Bounding box prediction data

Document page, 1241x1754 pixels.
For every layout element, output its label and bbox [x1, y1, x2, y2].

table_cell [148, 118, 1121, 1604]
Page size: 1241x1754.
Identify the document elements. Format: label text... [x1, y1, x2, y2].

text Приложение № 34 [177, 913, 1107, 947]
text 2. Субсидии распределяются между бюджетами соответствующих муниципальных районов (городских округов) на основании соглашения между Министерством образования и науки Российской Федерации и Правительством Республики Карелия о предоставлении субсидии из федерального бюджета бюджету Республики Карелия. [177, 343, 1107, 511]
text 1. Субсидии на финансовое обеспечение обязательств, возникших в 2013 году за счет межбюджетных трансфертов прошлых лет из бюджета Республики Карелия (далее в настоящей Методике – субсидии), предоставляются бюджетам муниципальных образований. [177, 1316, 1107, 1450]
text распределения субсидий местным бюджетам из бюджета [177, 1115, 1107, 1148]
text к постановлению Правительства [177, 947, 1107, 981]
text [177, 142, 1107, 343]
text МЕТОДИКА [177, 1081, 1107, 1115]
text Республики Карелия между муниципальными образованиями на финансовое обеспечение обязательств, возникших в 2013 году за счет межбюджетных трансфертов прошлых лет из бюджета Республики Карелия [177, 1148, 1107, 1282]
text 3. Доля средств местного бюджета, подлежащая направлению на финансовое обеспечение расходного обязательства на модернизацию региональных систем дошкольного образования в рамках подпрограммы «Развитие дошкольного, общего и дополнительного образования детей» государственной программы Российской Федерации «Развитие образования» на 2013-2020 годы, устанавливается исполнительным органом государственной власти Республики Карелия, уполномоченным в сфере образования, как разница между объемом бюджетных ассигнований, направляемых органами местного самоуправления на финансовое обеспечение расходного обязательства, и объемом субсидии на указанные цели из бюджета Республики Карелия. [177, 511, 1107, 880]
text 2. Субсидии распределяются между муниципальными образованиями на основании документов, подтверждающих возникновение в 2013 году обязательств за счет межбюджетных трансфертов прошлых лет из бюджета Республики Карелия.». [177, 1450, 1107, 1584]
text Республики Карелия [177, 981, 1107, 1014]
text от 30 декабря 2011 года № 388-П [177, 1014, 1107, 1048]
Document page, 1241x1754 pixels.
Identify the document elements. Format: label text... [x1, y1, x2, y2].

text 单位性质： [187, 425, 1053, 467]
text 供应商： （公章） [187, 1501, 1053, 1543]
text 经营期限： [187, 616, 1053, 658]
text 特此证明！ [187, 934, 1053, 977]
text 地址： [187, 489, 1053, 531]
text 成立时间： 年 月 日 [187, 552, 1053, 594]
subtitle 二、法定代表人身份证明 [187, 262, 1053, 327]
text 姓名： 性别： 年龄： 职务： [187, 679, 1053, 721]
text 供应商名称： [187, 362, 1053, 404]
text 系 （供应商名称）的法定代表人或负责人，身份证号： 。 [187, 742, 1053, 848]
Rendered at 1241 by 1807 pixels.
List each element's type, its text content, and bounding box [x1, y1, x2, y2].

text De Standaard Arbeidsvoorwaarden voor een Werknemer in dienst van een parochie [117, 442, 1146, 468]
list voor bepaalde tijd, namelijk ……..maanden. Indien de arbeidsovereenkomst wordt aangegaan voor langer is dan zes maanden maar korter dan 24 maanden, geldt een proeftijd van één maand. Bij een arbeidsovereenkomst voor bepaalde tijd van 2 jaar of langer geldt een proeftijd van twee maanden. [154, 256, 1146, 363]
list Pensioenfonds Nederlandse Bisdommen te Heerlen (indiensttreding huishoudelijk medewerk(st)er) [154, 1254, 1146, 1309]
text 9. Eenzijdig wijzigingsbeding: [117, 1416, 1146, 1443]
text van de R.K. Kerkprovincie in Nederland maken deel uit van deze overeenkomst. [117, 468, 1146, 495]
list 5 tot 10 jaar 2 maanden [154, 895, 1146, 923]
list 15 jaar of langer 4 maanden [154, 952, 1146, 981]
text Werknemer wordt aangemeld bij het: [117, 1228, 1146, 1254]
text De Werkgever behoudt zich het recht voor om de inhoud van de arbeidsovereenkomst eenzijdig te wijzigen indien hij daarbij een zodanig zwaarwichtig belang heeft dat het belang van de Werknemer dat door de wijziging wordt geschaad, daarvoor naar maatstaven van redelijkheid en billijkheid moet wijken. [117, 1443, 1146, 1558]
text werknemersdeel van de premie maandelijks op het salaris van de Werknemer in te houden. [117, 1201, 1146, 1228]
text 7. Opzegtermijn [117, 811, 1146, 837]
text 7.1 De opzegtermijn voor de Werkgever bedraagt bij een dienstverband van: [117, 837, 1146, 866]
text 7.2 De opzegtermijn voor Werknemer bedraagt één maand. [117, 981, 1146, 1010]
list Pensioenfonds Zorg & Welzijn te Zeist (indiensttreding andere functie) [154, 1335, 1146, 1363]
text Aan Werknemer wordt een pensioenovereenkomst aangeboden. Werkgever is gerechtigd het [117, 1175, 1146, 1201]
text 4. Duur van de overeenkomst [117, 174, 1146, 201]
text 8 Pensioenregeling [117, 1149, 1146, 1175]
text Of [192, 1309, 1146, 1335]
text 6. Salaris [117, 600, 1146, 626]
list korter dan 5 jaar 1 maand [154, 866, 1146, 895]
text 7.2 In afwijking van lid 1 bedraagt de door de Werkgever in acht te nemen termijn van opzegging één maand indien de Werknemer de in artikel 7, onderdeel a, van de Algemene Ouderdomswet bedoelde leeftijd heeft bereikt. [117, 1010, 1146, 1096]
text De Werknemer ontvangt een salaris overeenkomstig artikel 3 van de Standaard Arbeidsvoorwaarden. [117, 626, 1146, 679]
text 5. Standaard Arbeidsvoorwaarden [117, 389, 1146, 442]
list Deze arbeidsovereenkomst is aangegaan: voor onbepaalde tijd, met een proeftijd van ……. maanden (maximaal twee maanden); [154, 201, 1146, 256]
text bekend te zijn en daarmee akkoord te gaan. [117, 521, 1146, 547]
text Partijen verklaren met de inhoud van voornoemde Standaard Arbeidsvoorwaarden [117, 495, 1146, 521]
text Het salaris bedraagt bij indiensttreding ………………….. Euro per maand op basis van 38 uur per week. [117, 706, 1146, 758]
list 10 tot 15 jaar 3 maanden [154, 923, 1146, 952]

* _Exercise description_:
Once every line above has been checked for the string "proeftijd", give the number of matching lines and nothing more.

* _Solution to this task_:
2